Document passage –

Using the resources of developing countries to decrease production costs is a growing trend in businesses of all sizes. Large corporations have been moving manufacturing operations overseas for decades, and small businesses now have the same opportunity through the use of instant communication. The two largest countries for outsourced labor are China and India. Both countries have large populations and low-cost labor opportunities.Many companies outsource customer service and other mid-level operations to India, due to the high numbers of English-speaking job seekers, however, China reigns supreme in manufacturing, due to its long-time investment in industrialization. In recent years, India has also attempted to break into the manufacturing market to employ a higher percentage of the population.
Moving production overseas gives businesses a lower expense line on the production of goods. Labor in both India and China is less expensive, since both countries have excess population and fewer jobs. The currency exchange rate also works in favor of domestic businesses. The dollar compares very favorably to both the yuan and the rupee. In China’s case, this is deliberate, with the government working to keep the exchange rate low to continue to provide incentive to borderless businesses.

Task description –
Answer these questions from the outsourcing passage:
(a) Which two countries does it name as the largest for outsourced labor?
(b) Why do many companies outsource customer service to India?
(c) What does China's government do with the exchange rate, and to what end?
The rows that follow come from a separate source and are unrelated to the outsourcing passage.

Excerpted data –
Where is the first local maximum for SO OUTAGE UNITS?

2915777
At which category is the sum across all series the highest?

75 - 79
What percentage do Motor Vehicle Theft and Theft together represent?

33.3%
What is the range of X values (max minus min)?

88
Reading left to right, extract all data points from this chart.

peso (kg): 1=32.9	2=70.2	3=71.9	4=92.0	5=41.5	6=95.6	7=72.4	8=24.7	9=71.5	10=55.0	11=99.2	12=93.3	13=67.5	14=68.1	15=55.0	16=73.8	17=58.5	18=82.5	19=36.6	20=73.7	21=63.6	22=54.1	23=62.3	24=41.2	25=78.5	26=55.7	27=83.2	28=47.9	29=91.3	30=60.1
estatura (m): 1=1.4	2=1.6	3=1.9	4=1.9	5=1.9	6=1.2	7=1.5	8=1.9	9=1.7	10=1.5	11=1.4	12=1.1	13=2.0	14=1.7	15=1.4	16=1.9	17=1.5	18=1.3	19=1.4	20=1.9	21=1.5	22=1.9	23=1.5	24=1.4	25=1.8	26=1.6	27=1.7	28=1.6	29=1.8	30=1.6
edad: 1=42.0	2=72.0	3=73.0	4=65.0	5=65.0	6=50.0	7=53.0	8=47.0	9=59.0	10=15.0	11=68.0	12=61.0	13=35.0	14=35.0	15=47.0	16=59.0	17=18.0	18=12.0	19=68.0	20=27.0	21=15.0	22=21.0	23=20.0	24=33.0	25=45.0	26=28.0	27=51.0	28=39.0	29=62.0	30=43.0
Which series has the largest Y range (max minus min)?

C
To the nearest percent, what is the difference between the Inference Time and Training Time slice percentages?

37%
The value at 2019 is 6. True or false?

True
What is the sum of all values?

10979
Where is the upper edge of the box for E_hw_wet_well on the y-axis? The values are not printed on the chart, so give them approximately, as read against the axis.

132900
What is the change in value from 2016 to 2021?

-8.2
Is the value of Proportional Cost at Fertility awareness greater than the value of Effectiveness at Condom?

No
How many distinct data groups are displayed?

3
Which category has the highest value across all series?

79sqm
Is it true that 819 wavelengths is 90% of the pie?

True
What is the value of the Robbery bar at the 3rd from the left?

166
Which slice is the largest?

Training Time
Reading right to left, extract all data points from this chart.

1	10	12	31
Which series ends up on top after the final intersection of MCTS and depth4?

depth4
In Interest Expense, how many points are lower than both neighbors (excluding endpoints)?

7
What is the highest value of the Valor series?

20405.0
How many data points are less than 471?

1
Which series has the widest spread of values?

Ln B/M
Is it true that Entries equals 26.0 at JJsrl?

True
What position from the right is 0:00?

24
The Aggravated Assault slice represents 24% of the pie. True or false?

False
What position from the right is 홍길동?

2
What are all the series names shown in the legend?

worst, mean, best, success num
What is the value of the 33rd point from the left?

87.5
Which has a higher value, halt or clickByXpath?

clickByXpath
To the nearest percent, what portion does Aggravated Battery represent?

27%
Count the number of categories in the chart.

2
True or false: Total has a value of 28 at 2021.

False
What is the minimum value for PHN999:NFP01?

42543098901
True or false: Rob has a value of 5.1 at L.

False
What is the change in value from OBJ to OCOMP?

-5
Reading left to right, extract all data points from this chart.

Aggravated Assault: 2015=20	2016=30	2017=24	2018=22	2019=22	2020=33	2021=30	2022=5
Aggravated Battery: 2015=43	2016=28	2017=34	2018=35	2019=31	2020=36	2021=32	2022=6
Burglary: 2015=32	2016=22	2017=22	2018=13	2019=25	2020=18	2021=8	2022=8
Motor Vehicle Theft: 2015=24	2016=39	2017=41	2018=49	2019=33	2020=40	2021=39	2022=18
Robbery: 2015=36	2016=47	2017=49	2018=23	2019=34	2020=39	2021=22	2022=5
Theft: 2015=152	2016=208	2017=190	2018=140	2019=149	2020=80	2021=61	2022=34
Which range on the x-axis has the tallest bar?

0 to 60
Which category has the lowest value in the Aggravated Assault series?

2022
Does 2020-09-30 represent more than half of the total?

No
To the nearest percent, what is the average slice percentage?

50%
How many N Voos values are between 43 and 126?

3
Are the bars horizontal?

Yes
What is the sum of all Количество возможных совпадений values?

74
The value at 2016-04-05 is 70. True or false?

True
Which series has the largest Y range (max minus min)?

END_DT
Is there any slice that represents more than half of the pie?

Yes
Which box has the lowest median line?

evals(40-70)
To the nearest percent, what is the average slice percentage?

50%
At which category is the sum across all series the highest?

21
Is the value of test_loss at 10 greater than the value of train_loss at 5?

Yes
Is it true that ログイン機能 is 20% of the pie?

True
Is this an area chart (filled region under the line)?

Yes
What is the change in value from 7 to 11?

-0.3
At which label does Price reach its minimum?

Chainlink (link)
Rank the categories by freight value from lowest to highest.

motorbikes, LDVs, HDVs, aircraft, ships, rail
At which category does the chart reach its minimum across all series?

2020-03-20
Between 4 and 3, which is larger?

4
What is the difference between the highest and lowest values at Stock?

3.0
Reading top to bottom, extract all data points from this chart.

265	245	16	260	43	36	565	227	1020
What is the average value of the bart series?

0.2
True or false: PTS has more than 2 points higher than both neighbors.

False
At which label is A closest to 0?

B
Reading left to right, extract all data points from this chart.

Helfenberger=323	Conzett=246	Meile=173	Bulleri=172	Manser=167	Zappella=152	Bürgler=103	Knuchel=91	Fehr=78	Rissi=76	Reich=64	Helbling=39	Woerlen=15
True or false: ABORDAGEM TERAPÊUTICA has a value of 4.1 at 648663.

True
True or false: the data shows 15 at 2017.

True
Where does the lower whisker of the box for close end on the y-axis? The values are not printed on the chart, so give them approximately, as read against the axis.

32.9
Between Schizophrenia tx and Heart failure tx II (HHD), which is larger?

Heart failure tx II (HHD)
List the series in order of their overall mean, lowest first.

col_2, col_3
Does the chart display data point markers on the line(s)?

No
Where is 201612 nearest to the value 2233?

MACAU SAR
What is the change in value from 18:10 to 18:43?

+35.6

Answer to the problem –
(a) China and India.
(b) India has high numbers of English-speaking job seekers.
(c) It works to keep the exchange rate low to continue to provide incentive to borderless businesses.